Simply use GridSearchCV. You will have cross-validation and label balance done for you.

from sklearn.model_selection import train_test_split

X_train, X_test, y_train, y_test = train_test_split(X, y, test_size=1/5, stratified=True)
tree = DecisionTreeClassifier()
parameters = {'min_samples_leaf': [1, 5, 10]}
clf = GridSearchCV(svc, parameters, cv=5)  # Specifying cv does StratifiedShuffleSplit, see documentation
clf.fit(iris.data, iris.target)
sorted(clf.cv_results_.keys())

You can also replace the cv variable by a fancier shuffler, such as StratifiedGroupKFold (no intersection between groups).

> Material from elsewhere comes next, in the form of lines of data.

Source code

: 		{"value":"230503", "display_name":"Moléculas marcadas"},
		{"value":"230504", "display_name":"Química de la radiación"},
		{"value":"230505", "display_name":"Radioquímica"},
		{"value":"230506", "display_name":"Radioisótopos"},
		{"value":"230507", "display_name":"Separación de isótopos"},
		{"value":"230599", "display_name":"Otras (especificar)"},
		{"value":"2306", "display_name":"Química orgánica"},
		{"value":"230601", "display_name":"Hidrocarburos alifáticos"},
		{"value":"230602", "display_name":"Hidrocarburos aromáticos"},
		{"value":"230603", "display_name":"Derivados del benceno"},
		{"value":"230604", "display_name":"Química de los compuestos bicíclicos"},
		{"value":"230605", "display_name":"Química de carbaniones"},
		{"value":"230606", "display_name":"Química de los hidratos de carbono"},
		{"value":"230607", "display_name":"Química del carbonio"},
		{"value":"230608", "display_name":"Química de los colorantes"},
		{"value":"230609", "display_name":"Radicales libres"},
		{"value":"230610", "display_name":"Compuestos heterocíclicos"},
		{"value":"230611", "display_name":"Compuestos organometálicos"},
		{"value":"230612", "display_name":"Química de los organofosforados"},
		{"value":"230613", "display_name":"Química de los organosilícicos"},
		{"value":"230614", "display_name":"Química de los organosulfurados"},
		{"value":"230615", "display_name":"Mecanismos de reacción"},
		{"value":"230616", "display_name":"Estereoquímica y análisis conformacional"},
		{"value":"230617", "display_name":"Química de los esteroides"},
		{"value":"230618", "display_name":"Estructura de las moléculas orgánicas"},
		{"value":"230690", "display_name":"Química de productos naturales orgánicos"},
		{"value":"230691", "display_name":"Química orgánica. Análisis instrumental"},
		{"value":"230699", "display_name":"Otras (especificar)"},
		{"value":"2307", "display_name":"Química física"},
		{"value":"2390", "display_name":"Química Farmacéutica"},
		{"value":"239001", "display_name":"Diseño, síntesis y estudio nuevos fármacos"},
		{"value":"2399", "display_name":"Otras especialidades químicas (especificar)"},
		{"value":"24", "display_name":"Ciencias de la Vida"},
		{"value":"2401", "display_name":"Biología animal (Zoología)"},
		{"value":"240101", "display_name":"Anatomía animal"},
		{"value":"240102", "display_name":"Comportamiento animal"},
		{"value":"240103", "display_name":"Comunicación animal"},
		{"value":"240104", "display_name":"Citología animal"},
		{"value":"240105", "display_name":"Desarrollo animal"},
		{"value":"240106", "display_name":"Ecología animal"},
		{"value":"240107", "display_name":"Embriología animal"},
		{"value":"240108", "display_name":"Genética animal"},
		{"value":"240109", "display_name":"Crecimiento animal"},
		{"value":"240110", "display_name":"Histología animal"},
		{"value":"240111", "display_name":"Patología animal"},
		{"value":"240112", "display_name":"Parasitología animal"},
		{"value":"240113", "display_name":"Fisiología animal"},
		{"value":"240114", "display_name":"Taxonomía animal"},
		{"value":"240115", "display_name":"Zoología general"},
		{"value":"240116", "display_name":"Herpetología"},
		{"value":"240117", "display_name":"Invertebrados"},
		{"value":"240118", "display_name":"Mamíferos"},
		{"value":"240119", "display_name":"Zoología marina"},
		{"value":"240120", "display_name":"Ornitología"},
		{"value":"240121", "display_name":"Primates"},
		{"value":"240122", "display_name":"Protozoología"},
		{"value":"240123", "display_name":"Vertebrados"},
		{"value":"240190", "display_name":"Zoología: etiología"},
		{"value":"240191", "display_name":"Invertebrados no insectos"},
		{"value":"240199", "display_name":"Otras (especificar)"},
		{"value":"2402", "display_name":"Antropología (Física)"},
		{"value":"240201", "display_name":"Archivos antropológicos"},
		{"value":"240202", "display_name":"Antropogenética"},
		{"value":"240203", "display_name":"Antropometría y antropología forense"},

I would also advise looking towards random trees, which are less interpretable but said to have better performances in practice.

Answer 5

Just wanted to add thresholding and cost sensitive learning to the list of possible approaches mentioned by the others. The former is well described here and consists in finding a new threshold for classifying positive vs negative classes (generally is 0.5 but it can be treated as an hyper parameter). The latter consists on weighting the classes to cope with their unbalancedness. This article was really useful to me to understand how to deal with unbalanced data sets. In it, you can find also cost sensitive learning with a specific explanation using decision tree as a model. Also all other approaches are really nicely reviewed including: Adaptive Synthetic Sampling, informed undersampling etc.